Our Exhausted Oceans
I’ve written off and on about research revealing that ocean resources today are a pale shadow of the extraordinary abundance of just a few generations ago, and I touch on this theme again in a Science Times feature this week on new maps of human impacts on the sea.
Societies tend to have “ocean amnesia,” in the words of some scientists and campaigners who’ve highlighted the recent, and largely unnoticed, vanishing of marine life. Daniel Pauly of the University of British Columbia coined the phrase “shifting baselines” to describe how our definition of “normal” changes over time.
Several studies of the Gulf of California have vividly illustrated the phenomenon.
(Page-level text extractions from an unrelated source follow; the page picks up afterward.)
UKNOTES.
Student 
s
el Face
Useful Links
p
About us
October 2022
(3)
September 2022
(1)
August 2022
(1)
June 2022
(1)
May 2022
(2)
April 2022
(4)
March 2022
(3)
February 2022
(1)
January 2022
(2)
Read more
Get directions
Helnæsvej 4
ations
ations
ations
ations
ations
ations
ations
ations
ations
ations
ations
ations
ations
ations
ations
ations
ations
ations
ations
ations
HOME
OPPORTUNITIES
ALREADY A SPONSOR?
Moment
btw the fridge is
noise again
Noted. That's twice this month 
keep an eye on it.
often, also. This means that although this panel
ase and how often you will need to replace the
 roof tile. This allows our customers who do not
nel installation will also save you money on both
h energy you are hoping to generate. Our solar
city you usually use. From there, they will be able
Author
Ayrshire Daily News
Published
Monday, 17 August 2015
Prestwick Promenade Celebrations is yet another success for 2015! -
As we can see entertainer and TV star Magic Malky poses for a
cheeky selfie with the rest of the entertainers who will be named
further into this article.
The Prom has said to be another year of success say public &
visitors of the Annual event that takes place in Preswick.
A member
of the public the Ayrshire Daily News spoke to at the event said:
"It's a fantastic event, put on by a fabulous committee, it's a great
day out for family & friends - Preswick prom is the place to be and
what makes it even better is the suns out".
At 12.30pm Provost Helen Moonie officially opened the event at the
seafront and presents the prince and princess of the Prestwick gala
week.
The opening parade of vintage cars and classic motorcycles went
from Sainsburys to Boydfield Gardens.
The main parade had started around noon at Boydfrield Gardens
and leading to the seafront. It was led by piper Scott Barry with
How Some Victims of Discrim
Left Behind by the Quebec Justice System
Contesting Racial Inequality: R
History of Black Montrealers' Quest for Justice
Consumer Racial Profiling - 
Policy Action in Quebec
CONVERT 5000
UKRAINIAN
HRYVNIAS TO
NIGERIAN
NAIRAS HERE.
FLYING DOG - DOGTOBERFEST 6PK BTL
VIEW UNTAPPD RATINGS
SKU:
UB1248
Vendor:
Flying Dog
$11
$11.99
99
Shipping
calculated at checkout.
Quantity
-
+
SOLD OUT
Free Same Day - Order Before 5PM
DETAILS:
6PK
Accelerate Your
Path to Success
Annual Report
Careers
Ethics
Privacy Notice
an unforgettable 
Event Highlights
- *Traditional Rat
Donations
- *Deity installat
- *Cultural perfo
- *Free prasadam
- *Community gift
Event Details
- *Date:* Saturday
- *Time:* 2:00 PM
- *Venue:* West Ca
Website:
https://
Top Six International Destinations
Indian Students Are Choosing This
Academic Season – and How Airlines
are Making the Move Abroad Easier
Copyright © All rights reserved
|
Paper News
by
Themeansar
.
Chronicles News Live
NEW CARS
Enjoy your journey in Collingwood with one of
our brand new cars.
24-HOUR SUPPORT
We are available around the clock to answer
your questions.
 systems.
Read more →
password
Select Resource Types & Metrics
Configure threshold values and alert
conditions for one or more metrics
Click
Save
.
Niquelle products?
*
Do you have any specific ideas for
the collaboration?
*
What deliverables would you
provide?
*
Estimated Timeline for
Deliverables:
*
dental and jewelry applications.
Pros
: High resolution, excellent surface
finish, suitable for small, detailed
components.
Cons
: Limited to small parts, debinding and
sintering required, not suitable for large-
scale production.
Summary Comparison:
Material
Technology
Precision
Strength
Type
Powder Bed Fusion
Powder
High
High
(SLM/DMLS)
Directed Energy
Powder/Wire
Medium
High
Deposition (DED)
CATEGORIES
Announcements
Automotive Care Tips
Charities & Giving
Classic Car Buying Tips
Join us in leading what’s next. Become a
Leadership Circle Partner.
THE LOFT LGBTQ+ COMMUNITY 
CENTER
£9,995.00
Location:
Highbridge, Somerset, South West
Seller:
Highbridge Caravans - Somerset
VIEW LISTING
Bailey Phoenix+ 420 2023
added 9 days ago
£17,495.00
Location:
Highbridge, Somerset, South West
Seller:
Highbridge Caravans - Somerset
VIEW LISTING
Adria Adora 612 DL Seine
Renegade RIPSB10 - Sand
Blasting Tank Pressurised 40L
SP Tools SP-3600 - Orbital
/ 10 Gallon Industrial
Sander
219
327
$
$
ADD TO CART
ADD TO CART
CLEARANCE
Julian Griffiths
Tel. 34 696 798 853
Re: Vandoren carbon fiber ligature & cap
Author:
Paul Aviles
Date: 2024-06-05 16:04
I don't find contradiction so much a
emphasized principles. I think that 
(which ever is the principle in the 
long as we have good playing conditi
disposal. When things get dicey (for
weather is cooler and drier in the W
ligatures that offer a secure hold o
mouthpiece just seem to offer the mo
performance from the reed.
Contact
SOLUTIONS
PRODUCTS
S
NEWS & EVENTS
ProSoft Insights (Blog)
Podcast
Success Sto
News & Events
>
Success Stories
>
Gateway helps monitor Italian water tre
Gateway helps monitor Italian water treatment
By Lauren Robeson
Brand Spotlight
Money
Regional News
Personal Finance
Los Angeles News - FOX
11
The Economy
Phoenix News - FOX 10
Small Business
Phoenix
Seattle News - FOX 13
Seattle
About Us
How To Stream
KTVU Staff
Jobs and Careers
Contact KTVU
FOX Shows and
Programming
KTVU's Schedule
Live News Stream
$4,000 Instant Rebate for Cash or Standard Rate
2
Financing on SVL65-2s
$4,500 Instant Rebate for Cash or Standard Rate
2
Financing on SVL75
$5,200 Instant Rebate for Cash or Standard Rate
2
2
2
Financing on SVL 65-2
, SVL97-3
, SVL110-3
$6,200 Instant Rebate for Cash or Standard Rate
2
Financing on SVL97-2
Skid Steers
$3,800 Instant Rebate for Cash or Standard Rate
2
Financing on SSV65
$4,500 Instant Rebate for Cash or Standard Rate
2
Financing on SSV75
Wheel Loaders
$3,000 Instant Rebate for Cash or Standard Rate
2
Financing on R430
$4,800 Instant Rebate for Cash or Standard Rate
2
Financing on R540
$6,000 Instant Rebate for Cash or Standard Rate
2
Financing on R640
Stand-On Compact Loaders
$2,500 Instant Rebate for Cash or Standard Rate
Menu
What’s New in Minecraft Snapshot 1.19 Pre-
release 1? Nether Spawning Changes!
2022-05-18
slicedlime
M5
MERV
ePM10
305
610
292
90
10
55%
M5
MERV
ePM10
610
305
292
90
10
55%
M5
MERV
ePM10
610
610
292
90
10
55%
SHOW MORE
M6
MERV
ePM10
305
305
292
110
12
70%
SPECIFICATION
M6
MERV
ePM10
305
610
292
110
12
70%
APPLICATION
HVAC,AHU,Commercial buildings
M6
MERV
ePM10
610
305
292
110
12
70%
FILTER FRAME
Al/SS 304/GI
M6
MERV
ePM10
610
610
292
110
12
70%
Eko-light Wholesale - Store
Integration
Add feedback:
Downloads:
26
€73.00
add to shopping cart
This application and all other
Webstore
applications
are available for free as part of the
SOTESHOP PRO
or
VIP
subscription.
A 2005 paper charted changing impressions of fish abundance through three generations of Mexican fishers, finding that “old fishers named five times as many species and four times as many fishing sites as once being abundant/productive.”
For a 2006 paper in the journal Fish and Fisheries, the same team estimated marine abundance in the same region by combing diaries and other written records from the 16th to the 19th century.
“The diaries written by conquerors, pirates, missionaries and naturalists described a place in which whales were ‘innumerable,’ turtles were ‘covering the sea’ and large fish were so abundant that they could be taken by hand,” the scientists said.
When I went fishing off Long Island with the marine biologist and author Carl Safina in 2006 (video here, article here), we had no problem reeling in fluke and bluefish in the right spots. But a century earlier, the right spot could have been just about anywhere.